Il a été souligné à plusieurs reprises que l’accent devait être mis à l’avenir sur le précariat, c’est-à-dire sur les personnes vivant dans des conditions économiques difficiles. C’est compréhensible dans une certaine mesure – il faut être là où se trouvent les plus gros problèmes. Néanmoins, il existe des personnes séropositives qui, vues de l’extérieur, se portent très bien. Ce sont aussi nos clients, eux aussi ont parfois soudainement besoin de soutien et de conseils – notamment dans le service juridique, ou ils ont soudainement besoin d’une aide psychologique. Ces dernières années, certains homosexuels se sont égarés dans le Chem Sex et ont perdu pied. Dans de nombreux endroits en Suisse, il n’y a pas de services pour ces personnes, ou les services existants sont surchargés. L’isolement social accru pendant la pandémie de Corona est ressenti partout – cette question d’actualité n’a pas été abordée lors de la conférence. Pour l’Aide Suisse contre le Sida, l’orientation vers l’avenir signifie donc un certain équilibre en ce qui concerne les clients.

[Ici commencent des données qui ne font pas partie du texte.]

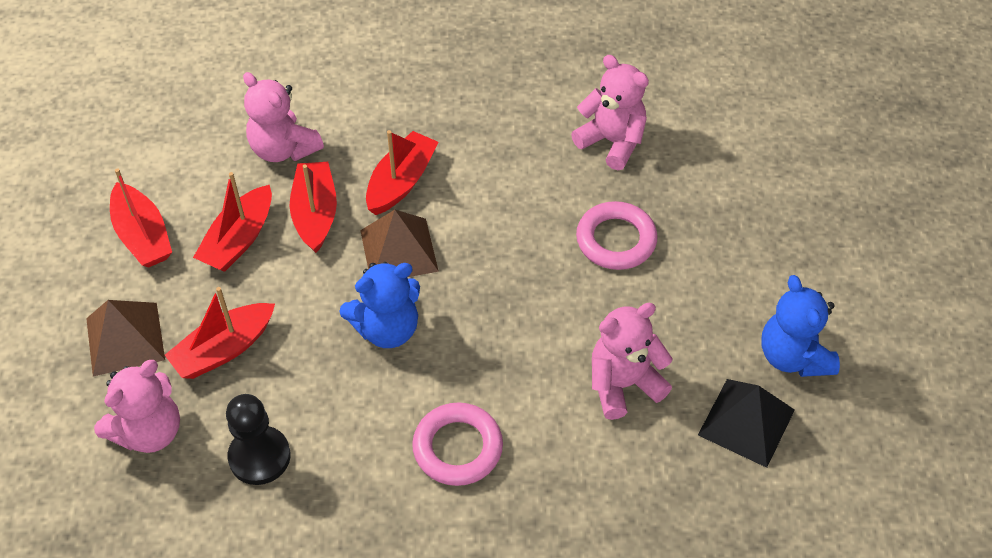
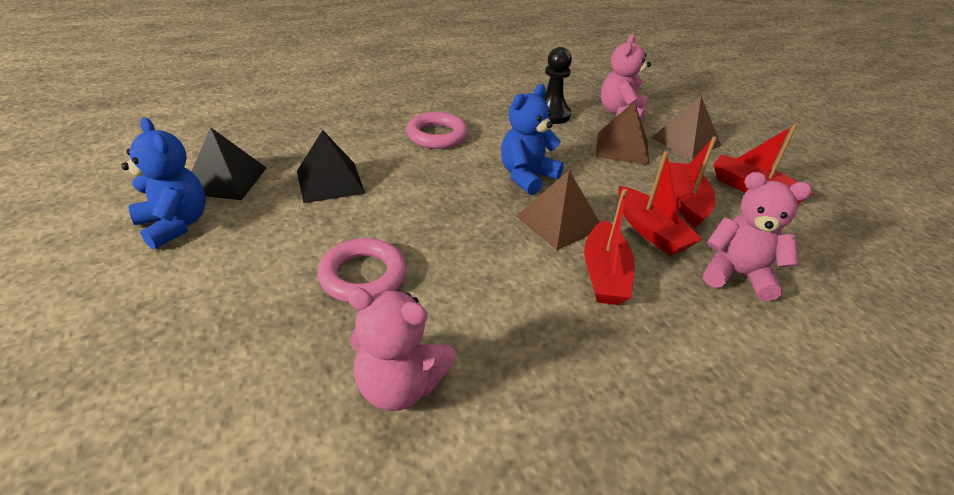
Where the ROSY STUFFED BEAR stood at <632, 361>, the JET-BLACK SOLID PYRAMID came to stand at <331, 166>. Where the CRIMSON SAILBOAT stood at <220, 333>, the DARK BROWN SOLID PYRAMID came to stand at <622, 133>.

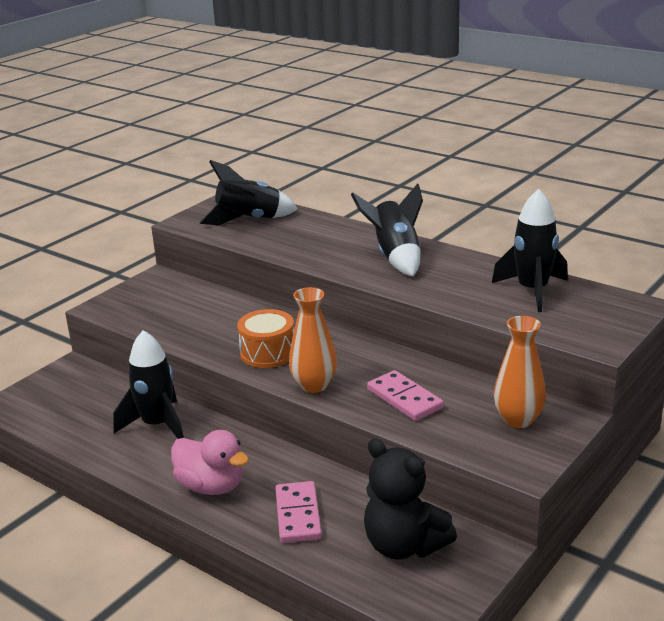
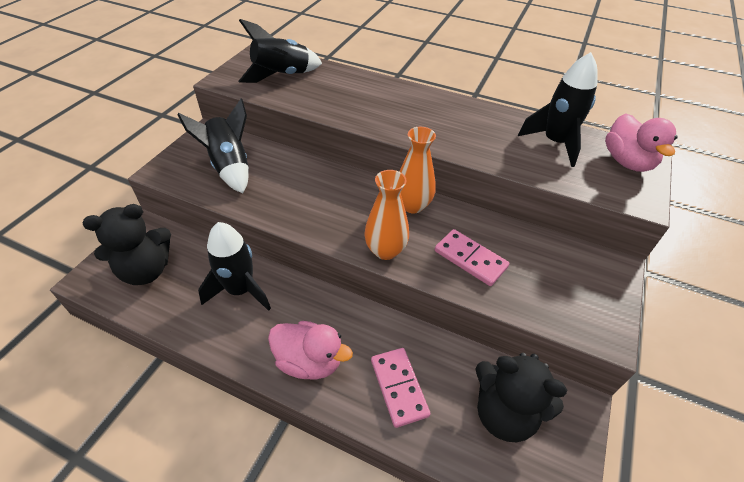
The second view gained the JET-BLACK STUFFED BEAR at <127, 244>. The JET-BLACK TOY ROCKET ended up elsewhere, having gone from <387, 230> to <213, 146>. The ORANGE-COLOURED VASE ended up elsewhere, having gone from <520, 372> to <417, 170>. The second view gained the ROSY TOY DUCK at <641, 142>. The second view lost the ORANGE-COLOURED SNARE DRUM at <265, 338>.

Malgré la traduction simultanée, Genève n’était tout simplement pas présente. C’est inacceptable.

Angela Lagler

HOPE – Y a-t-il de l’espoir ? – Je me suis posé cette question après cette conférence plus qu’avant.

Andreas Lehner, directeur général de l’Aide Suisse contre le Sida, a ouvert la conférence avec beaucoup de charme, d’esprit et d’anecdotes personnelles. L’objectif d’éliminer le VIH/sida d’ici 2030 est toujours présent, a-t-il déclaré. « Ce sujet reste pour nous toujours brûlant » dit-il.

Vincent Barras, historien de la médecine, clôture la première conférence sur l’histoire du VIH par une comparaison avec l’épidémie de Corona.  » Il a fallu 40 ans pour comprendre que le VIH touche tout le monde « . Avec la Covid, cela n’a pris que quelques semaines. Je me demande si c’est le cas ? A-t-on vraiment compris que le VIH touche tout le monde ?

Cette présentation a été suivie d’un exposé sur « le VIH et la politique gay » rapporté par David Haerry, puis d’un bloc sur le VIH et la stigmatisation, suivi d’un exposé sur la situation des LGBTIQ+ en Suisse.

Lors de la phase finale, deux femmes et un homme vivant avec le VIH, Caroline Suter, responsable des services juridiques de l’Aide Suisse contre le Sida, et la sociologue Vanessa Fargolo ont débattu du sujet. L’une des deux femmes vit avec le VIH depuis 35 ans. Dans un tel tour de table, devant un public d’experts, c’est la première fois qu’elle s’exprime publiquement à condition de rester anonyme et qu’il n’y ait pas de photos. Elle a dit : « si je pouvais être visible, je l’aurais déjà été ». L’espoir ? – Après 40 ans de vie avec le VIH, ces déclarations sont toujours la règle et non l’exception. Les exceptions sont les personnes qui donnent de l’espoir et montrent que les choses peuvent être différentes : celles qui parlent ouvertement de leur infection par le VIH. Ils vivent sans la peur d’être découverts.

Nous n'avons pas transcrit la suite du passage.